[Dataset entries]
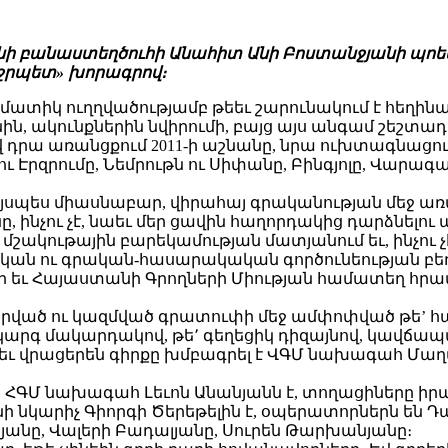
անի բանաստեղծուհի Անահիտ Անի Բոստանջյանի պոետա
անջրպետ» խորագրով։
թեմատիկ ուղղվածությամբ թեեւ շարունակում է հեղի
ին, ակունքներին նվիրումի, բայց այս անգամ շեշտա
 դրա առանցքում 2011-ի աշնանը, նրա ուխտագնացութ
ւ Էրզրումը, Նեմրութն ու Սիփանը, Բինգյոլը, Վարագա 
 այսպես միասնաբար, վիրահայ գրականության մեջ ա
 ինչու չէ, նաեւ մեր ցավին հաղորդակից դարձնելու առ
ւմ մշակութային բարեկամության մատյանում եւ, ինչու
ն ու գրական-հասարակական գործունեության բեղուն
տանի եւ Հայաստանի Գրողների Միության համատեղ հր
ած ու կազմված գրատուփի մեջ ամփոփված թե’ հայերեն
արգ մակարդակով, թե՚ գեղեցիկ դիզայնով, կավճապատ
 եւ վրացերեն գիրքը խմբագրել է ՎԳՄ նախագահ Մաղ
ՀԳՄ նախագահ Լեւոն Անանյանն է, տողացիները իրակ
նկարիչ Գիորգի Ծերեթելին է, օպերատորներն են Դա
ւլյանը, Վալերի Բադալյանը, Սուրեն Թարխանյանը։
==
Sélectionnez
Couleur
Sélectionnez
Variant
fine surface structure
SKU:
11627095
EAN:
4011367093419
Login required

* [Your assignment]
Every line above holding the string "նախագահ" should be listed.

* [Task response]
 եւ վրացերեն գիրքը խմբագրել է ՎԳՄ նախագահ Մաղ
ՀԳՄ նախագահ Լեւոն Անանյանն է, տողացիները իրակ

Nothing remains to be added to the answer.